I pulled off him, shifting back as I moved, and held my hands up, raising my eyebrows at Johns. I was careful not to let him see the tremor in my arms; the other reason I don't shift outside of dire emergency, aside from the way it makes it hard to actually execute a plan, is how much energy it takes out of me when I do.
He looked torn, but he got the message, eyes darting askance down my naked form and then back up to my face-- then past me to the jackal, who'd shaken off the strike and padded back to my side, giving off a warning growl.
"Dahl, that's enough," he said, holding up one hand in a fist.
I grinned at him again, wiping the last of Santana's blood off my mouth. Maybe he did have more mettle to him than his son, and not just a better run of luck. "I didn't ghost him, you know," I decided to offer. "Your son. Weren't my teeth that ended him. I was there when it happened, though."
"Billy may not have told me about you-- God only knows why-- but he did tell me about every other wesen on the passenger roster for that flight. You expect me to believe a fuchsbau like the Montgomery woman or an eisbiber like Ogilvie somehow managed to bite my son to death?"

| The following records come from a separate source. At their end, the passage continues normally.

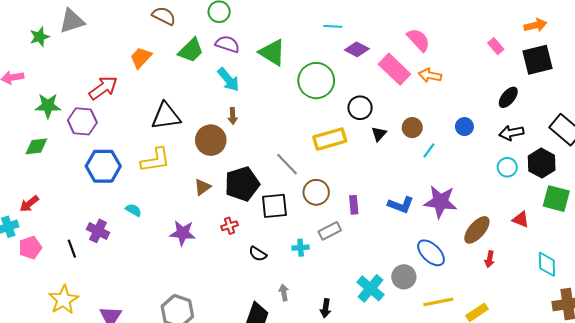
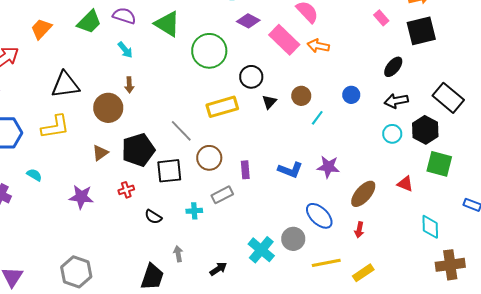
cyan arrow: (228, 80) -> (125, 50), size x0.7
purple star: (440, 202) -> (328, 167), size x0.7
red arrow: (489, 259) -> (359, 230), moved
black arrow: (326, 308) -> (218, 269), turned -132

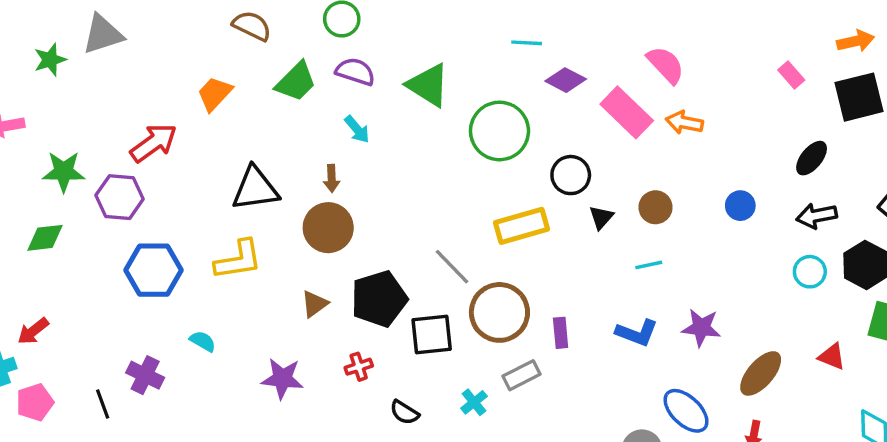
brown arrow: (129, 85) -> (332, 178), moved
cyan line: (317, 118) -> (649, 265), moved, turned 42
brown circle: (209, 158) -> (499, 312), size x1.4
cyan cross: (194, 211) -> (474, 402), turned -35

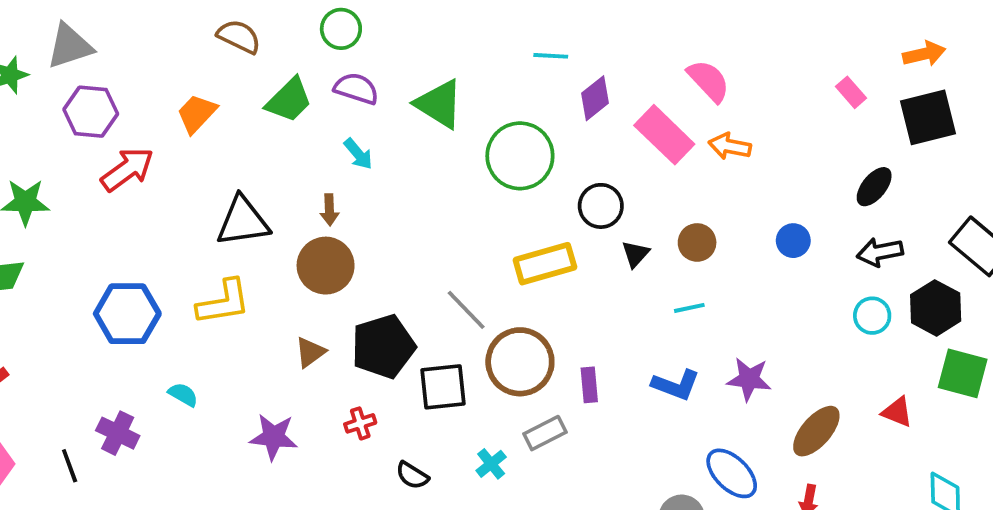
purple diamond: (566, 80) -> (595, 98), turned -66
purple hexagon: (120, 197) -> (91, 112), moved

I was pretty sure 'wesen' was the word for everyone who sometimes sprouted fur or feathers or scales, but I'd never heard of fuchsbau or eisbiber; Jack hadn't known much more than I had, after running away from home the first time she'd triggered a shift and her adoptive family had panicked. "I expect you to make the deal for the rest of the story. Four down now, Johns. And the odds'll get a lot longer when the storm hits us. I'd rather have the nodes dug up by then."
"How do I know you'll even tell me the truth?"

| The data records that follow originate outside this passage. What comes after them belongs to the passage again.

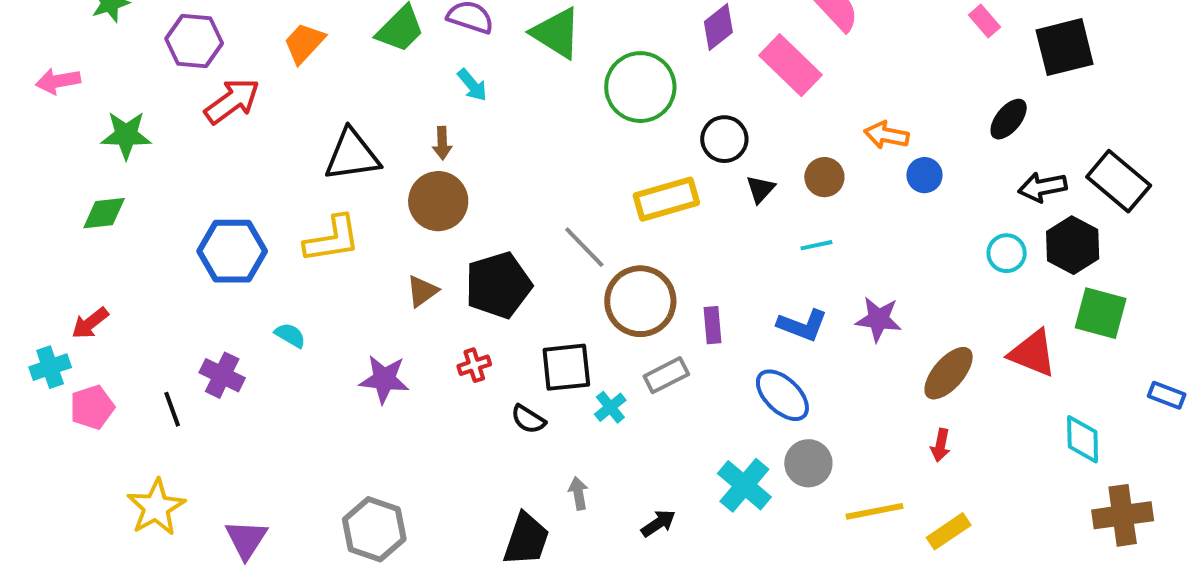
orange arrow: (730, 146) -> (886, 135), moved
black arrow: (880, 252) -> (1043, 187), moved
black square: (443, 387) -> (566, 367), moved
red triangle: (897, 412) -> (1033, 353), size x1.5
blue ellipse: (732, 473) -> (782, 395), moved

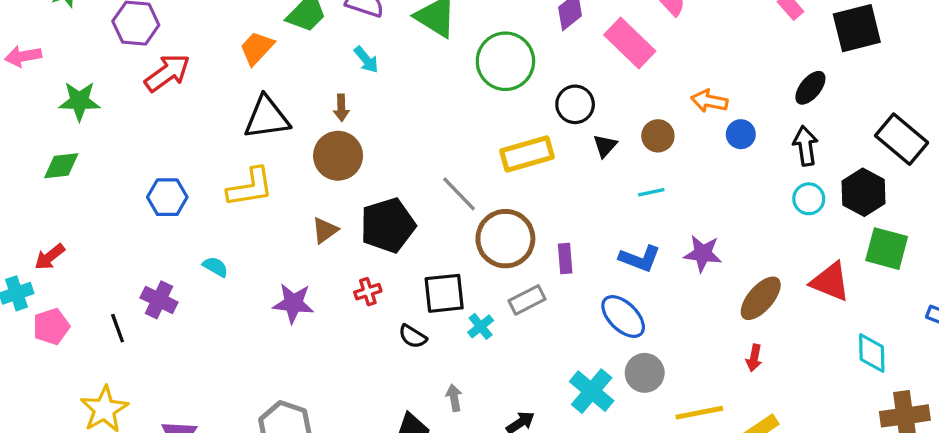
orange trapezoid: (304, 43) -> (257, 48), moved
black arrow: (1043, 187) -> (805, 146), moved, turned 93
blue hexagon: (232, 251) -> (167, 197), size x0.7

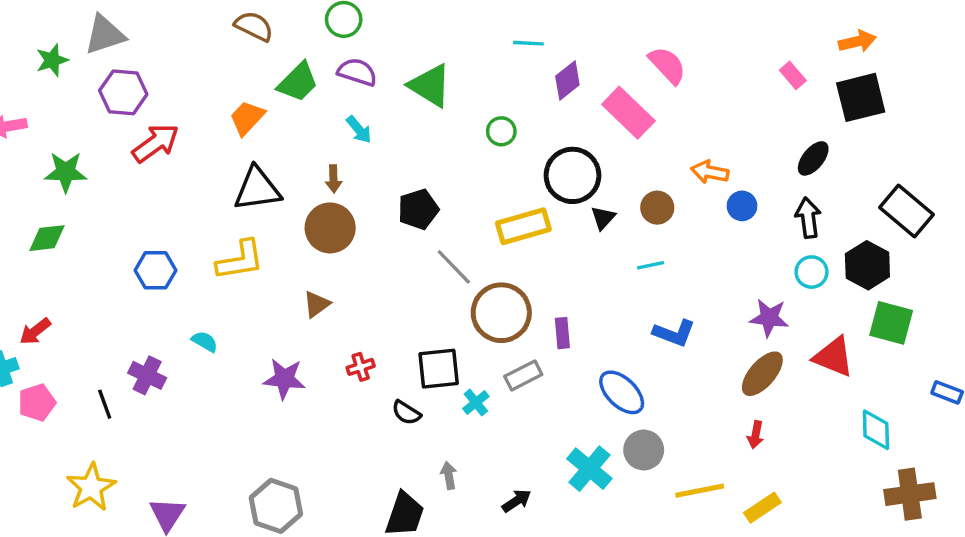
green circle: (505, 61) -> (501, 131), size x0.5
black circle: (575, 104) -> (572, 175), size x1.4
black pentagon: (388, 225) -> (418, 209), moved, size x0.7
purple star: (703, 254) -> (769, 318), moved
blue L-shape: (640, 259) -> (674, 333), moved

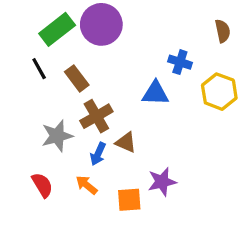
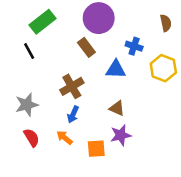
purple circle: (101, 24) -> (99, 18), moved
brown rectangle: (77, 78) -> (86, 47), moved
gray star: (57, 136) -> (27, 105), moved
brown triangle: (126, 142) -> (117, 108), moved

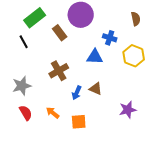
brown rectangle: (86, 47) -> (60, 33), moved
blue arrow: (73, 114) -> (77, 93), moved
purple star: (121, 135) -> (128, 110), moved

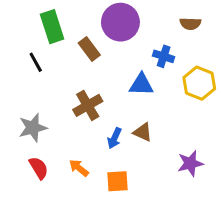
green rectangle: (35, 18) -> (52, 27), turned -70
brown semicircle: (136, 19) -> (190, 24), moved, turned 104

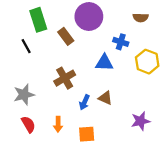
orange arrow: (79, 168) -> (58, 124), turned -128

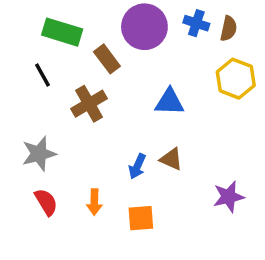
brown semicircle: (141, 18) -> (229, 29), turned -80
green rectangle: (38, 20) -> (62, 32), turned -55
blue cross: (121, 42) -> (196, 23), moved
yellow hexagon: (147, 62) -> (236, 79), moved
brown cross: (65, 78) -> (89, 104), moved

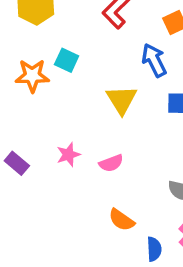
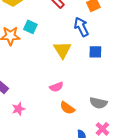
pink star: (68, 155) -> (18, 109), moved
orange semicircle: (122, 220) -> (67, 108), moved

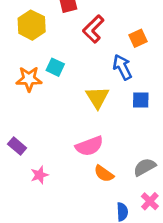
pink semicircle: (56, 87) -> (89, 146), size x1.5
gray semicircle: (98, 103) -> (145, 167), turned 138

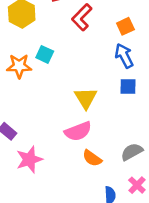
blue arrow: (122, 67) -> (124, 56), moved
yellow triangle: (97, 97) -> (86, 98), moved
pink star: (39, 175) -> (29, 159), size x1.5

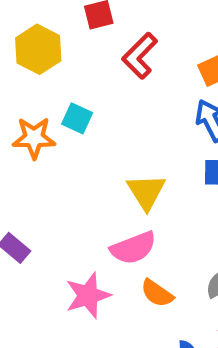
pink star: (29, 159) -> (88, 295), moved

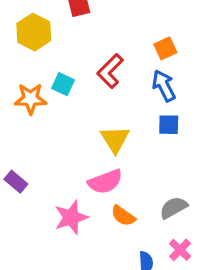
red L-shape: (140, 56) -> (110, 71), moved

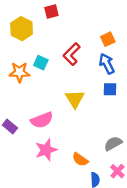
pink semicircle: (105, 182) -> (42, 120), moved
orange semicircle: (123, 216) -> (80, 159), moved

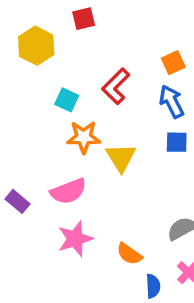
orange star: (19, 72) -> (84, 137), moved

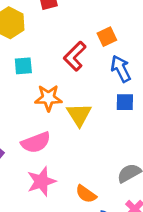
orange square: (173, 63) -> (107, 37), moved
cyan square: (67, 100) -> (23, 66), moved, turned -30

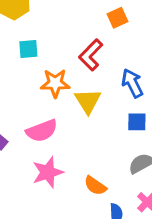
red L-shape: (75, 56) -> (91, 55), moved
blue arrow: (121, 69) -> (132, 83), moved
blue square: (125, 102) -> (137, 122), moved

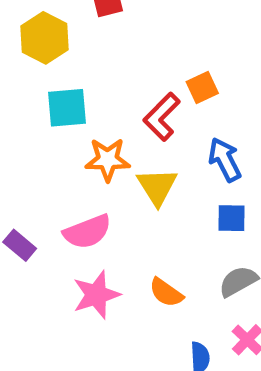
orange square: (118, 18) -> (202, 87), moved
cyan square: (28, 49) -> (67, 108), size x1.4
orange semicircle: (95, 186) -> (166, 293), moved

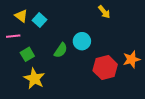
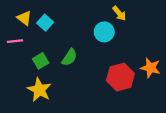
cyan circle: (82, 41) -> (104, 32), moved
green square: (27, 54) -> (41, 61), moved
orange star: (131, 59) -> (151, 68), turned 30

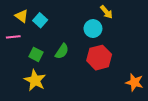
green square: (41, 61) -> (36, 54), turned -32
orange star: (151, 68) -> (134, 82), moved
red hexagon: (120, 77) -> (99, 58), moved

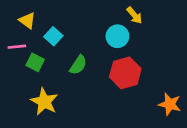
cyan square: (40, 20) -> (53, 36), moved
green square: (36, 54) -> (35, 62), moved

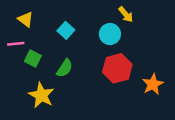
cyan square: (53, 36) -> (66, 30), moved
green semicircle: (78, 65) -> (65, 68), moved
orange star: (170, 104) -> (153, 84), moved, turned 30

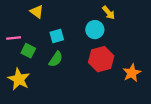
yellow triangle: (25, 19) -> (37, 12), moved
cyan square: (66, 30) -> (57, 36), moved, turned 32
yellow star: (41, 95) -> (19, 79), moved

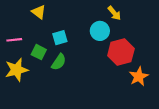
green square: (28, 51) -> (39, 52), moved
red hexagon: (101, 59) -> (121, 52), moved
yellow star: (19, 79) -> (17, 70), moved, turned 30

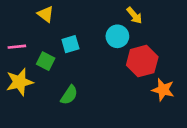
green semicircle: (59, 62) -> (69, 95), moved
orange star: (139, 76) -> (163, 90), turned -30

"What's the percentage in lying?" I shrugged, reaching down to scritch the fur along the jackal's jawline. "Ship's owners gotta have records from the investigation, and if he was part of your guild, there gotta be other guys who used to run with your son. Whatever I tell you, you'll be able to prove or disprove at least a part of it. I got a lot fewer ways of verifying your story."

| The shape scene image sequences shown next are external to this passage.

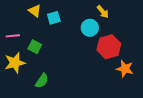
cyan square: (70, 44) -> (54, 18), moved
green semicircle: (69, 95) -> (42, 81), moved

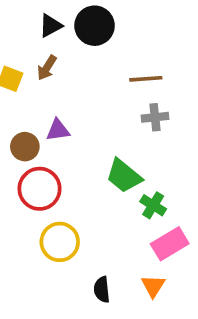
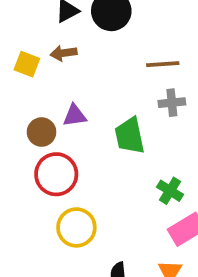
brown arrow: (47, 68) -> (64, 53), turned 50
green trapezoid: (124, 176) -> (130, 136), moved, turned 39

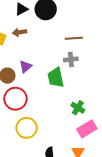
gray cross: (172, 103) -> (71, 59), moved
purple triangle: (75, 116) -> (26, 66), turned -32

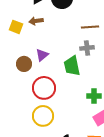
red circle: (15, 99) -> (44, 88), moved
green cross: (78, 108) -> (94, 96), turned -32

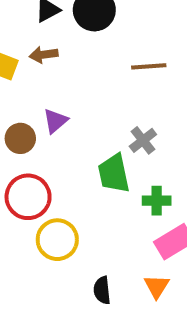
gray cross: (87, 48) -> (143, 140), moved, turned -32
green trapezoid: (72, 66) -> (114, 173), moved
red circle: (44, 88) -> (28, 197), moved

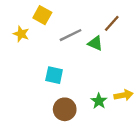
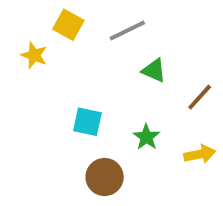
brown line: (112, 23) -> (200, 97), moved
gray line: (71, 35) -> (127, 30), moved
green star: (99, 101) -> (146, 137), moved

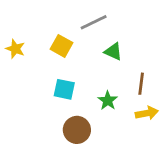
yellow square: (68, 25) -> (61, 46), moved
yellow star: (34, 55) -> (15, 49), moved
brown line: (200, 97) -> (141, 84), moved, turned -35

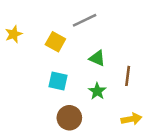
yellow star: (15, 49) -> (14, 34), moved, turned 30
green triangle: (113, 52) -> (97, 58), moved
yellow arrow: (147, 113) -> (131, 119), moved

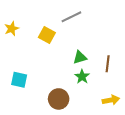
green triangle: (97, 58) -> (80, 57), moved, turned -40
cyan square: (58, 81) -> (19, 80), moved

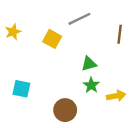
brown line: (108, 64) -> (120, 34), moved
yellow arrow: (111, 100) -> (116, 96), moved

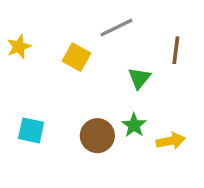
green triangle: (89, 64) -> (139, 78), moved, turned -35
brown circle: (65, 110) -> (97, 136), moved

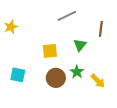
yellow square: (76, 57) -> (50, 51), moved, turned -35
yellow arrow: (171, 141) -> (98, 81), turned 56

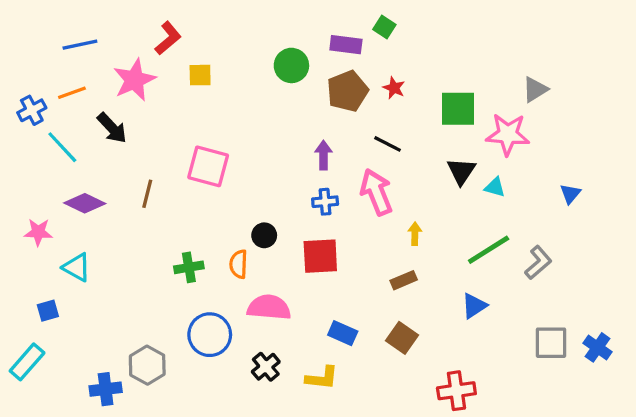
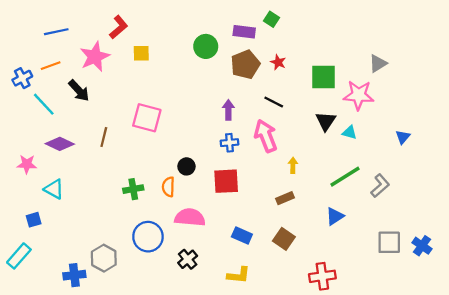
yellow L-shape: (322, 378) -> (239, 275), moved

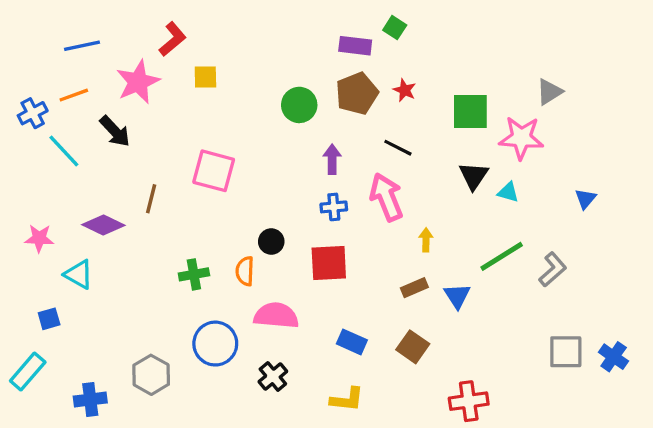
green circle: (206, 46) -> (299, 105), moved
purple diamond: (60, 144) -> (103, 225), moved
blue triangle: (335, 216) -> (457, 296), moved, turned -30
blue cross: (74, 275) -> (90, 399), moved

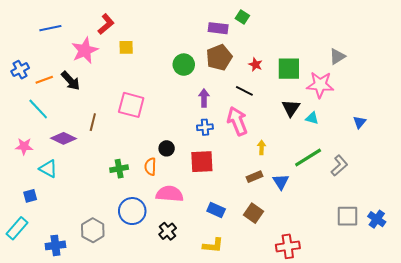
red star: (405, 90) -> (255, 65), moved
orange line: (74, 95) -> (44, 80), moved
cyan line: (64, 151) -> (38, 109), moved

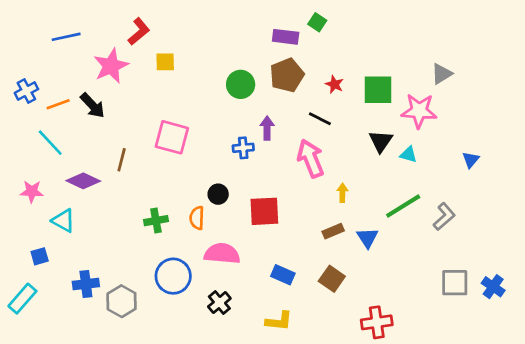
blue cross: (205, 127) -> (243, 148), moved
blue cross: (55, 245) -> (86, 284), moved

His expression shifted again at that; frustrated or hopeful, it was hard to read the details with those deep, fathomless eyes drawing all the focus. "Put some goddamn clothes on first; it's fucking distracting."
"Aw, Johns. You like what you see?" I couldn't resist the barb as I stooped to pick up my goggles; with them on, his eyes went back to the same shade I remembered from his son's. "Gonna need to borrow your sewing kit for the rest; ripped all the seams out in that shift."
His snarl at that was a thing of beauty to behold-- but I'd taken the high ground from him, and he knew it.
"Moss, Larkspur; bring two of the jet-hogs out. Restraints for Diaz, plastic wrap for Santana, and a dolly to carry them back on," he ordered, touching the comm in his ear. "And a set of spare fatigues out of station storage. Me and Riddick are going to go for a little drive."
I didn't hear what they said back to him; didn't need to. But he carried the point, glowering at me the whole time.
"No weapons. And if you set so much as a claw out of line...." he threatened, retrieving his gun.
"Now why would I do that? Seems to me like this game's just getting started. I'd hate to spoil the ending before we even arrive."
"It's not the ending you should be worried about right now; it's the next step in front of you," Johns growled.
The whine of engines split the air in counterpoint to the thunder rumbling closer over the steppe.
"Story of my life," I grinned at him. "I think you and me are gonna scrape along just fine."